■ Письменное задание 1 ■
Выведите из фрагмента о науке точный текст от слов «Но люди смотрят» вплоть до слов «она всегда подавторитетна.» включительно.
■ Письменное задание 2 ■
Перечислите всё, чем, согласно фрагменту о науке, по большей части занимаются учёные.

■ Фрагмент документа ■
•••

Но люди смотрят доселе на науку с недоверием, и недоверие это прекрасно; верное, но тёмное чувство убеждает их, что в ней должно быть разрешение величайших вопросов, а между тем перед их глазами учёные, по большей части, занимаются мелочами, пустыми диспутами, вопросами, лишёнными жизни, и отворачиваются от общечеловеческих интересов; предчувствуют, что наука — общее достояние всех, и между тем видят, что к ней приступа нет, что она говорит странным и трудно понятным языком. (…) Образованный человек мыслит по свободному побуждению, по благородству человеческой природы, и мысль его открыта, свободна; учёный мыслит по обязанности, по возложенному на себя обету, и оттого в его мысли есть что-то ремесленническое и она всегда подавторитетна.

•••

■ Прилагаемый перечень ■

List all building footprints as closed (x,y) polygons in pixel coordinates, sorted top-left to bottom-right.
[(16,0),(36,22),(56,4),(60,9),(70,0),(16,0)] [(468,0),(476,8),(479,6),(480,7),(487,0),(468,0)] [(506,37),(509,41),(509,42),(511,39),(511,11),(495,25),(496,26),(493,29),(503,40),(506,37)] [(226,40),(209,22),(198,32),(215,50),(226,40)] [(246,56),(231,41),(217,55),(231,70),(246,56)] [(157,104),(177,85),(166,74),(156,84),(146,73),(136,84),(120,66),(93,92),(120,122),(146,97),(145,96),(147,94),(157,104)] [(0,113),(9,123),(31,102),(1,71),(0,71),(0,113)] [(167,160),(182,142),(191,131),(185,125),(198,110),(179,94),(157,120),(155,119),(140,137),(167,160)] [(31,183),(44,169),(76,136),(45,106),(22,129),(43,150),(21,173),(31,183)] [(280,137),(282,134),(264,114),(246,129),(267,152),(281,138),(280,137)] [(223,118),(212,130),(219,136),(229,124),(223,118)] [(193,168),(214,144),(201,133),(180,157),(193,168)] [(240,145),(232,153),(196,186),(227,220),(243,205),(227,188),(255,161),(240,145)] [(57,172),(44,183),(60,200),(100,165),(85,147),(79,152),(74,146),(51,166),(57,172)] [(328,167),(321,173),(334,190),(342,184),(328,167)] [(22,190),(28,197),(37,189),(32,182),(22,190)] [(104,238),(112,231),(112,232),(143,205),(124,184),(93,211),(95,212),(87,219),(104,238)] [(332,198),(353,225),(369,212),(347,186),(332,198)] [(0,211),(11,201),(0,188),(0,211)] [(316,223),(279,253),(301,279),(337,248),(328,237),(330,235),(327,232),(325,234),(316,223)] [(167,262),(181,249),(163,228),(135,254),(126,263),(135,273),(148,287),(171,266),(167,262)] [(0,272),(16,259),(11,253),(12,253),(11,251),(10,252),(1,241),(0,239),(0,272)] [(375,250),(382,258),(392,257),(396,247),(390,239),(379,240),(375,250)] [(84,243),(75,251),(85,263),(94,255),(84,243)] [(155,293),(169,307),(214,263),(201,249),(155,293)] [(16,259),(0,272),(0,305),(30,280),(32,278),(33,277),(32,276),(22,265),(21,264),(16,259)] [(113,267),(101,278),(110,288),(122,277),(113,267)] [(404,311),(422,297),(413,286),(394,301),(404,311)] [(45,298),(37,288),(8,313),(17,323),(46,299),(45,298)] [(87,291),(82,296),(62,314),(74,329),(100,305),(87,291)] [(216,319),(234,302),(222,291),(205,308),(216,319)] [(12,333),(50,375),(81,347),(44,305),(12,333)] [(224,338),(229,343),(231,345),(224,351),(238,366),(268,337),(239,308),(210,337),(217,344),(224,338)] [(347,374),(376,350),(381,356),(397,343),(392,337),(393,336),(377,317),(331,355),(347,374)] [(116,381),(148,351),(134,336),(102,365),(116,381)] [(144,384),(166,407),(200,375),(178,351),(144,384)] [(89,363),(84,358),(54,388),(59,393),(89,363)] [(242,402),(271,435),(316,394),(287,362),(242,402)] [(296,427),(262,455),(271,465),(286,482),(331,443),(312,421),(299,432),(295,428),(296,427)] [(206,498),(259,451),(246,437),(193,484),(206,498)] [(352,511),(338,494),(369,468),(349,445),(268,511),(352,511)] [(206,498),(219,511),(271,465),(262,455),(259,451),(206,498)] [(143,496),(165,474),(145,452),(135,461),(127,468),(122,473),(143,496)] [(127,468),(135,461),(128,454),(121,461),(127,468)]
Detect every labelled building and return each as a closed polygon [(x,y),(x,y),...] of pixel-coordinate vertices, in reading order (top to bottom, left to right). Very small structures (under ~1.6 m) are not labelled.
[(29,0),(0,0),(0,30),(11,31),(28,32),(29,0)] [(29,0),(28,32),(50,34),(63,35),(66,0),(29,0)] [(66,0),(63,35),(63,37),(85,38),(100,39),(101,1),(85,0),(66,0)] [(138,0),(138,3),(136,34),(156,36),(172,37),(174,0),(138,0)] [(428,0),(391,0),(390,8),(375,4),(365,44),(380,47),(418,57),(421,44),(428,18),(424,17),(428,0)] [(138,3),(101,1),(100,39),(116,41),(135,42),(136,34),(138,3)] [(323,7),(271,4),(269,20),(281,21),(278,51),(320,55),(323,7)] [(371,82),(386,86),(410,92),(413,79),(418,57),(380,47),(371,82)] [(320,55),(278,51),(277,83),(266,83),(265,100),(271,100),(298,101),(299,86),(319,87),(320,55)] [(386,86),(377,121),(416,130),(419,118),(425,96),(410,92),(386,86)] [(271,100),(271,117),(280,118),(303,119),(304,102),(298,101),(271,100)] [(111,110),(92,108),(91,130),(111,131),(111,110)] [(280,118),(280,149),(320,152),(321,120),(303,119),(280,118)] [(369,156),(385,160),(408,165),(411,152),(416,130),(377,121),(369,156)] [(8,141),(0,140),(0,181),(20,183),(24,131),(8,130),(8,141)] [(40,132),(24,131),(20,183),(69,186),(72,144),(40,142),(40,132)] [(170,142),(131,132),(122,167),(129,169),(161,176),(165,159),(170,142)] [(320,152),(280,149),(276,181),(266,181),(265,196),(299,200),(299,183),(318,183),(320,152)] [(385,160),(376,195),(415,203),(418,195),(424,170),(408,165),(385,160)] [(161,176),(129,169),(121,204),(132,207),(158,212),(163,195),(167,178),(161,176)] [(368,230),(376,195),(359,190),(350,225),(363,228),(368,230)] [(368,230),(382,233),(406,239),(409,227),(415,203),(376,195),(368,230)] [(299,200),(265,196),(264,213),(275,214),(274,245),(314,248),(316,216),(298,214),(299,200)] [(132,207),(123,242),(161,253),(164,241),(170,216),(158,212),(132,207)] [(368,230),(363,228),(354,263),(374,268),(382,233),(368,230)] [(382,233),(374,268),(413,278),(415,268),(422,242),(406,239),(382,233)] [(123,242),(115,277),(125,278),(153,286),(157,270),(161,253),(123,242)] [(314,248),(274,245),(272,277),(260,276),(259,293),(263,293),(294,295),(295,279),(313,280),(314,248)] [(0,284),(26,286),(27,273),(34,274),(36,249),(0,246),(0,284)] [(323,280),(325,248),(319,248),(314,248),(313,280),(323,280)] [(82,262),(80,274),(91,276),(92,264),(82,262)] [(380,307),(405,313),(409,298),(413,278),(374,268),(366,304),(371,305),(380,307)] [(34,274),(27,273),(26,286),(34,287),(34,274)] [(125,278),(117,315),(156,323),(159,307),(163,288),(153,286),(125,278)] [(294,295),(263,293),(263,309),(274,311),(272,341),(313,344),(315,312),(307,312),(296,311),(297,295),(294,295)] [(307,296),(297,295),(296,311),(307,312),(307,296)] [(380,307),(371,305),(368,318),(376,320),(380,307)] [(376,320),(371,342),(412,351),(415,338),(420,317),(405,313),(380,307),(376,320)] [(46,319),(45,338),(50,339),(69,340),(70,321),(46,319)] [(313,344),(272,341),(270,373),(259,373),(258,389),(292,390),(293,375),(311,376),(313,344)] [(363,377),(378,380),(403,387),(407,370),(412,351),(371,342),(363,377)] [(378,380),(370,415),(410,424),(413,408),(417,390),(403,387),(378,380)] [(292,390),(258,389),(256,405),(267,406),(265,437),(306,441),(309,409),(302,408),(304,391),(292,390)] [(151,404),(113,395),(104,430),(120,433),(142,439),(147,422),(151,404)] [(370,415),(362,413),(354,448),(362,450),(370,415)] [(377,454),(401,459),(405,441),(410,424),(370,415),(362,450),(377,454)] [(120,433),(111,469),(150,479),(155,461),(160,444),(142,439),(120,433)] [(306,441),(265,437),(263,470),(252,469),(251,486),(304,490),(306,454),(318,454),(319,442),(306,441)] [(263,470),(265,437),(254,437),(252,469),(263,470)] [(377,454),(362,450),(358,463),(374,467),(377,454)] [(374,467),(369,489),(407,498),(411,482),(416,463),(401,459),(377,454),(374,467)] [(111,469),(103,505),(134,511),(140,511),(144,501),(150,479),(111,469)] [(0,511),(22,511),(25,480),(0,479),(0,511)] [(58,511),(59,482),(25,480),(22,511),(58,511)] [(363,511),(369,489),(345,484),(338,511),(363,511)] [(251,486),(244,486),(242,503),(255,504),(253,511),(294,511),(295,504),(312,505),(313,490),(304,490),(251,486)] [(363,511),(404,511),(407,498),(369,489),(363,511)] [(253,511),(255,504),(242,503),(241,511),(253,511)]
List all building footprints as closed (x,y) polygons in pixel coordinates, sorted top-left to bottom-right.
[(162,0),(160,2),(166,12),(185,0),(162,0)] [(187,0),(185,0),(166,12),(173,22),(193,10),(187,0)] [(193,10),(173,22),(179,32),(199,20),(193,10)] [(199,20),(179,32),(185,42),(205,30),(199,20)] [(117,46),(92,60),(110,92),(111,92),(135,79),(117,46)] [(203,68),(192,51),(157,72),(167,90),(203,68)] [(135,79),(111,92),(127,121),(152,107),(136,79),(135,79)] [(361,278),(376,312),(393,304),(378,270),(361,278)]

•••

■ Полный ответ 1 ■
Но люди смотрят доселе на науку с недоверием, и недоверие это прекрасно; верное, но тёмное чувство убеждает их, что в ней должно быть разрешение величайших вопросов, а между тем перед их глазами учёные, по большей части, занимаются мелочами, пустыми диспутами, вопросами, лишёнными жизни, и отворачиваются от общечеловеческих интересов; предчувствуют, что наука — общее достояние всех, и между тем видят, что к ней приступа нет, что она говорит странным и трудно понятным языком. (…) Образованный человек мыслит по свободному побуждению, по благородству человеческой природы, и мысль его открыта, свободна; учёный мыслит по обязанности, по возложенному на себя обету, и оттого в его мысли есть что-то ремесленническое и она всегда подавторитетна.

■ Полный ответ 2 ■
- мелочами
- пустыми диспутами
- вопросами, лишёнными жизни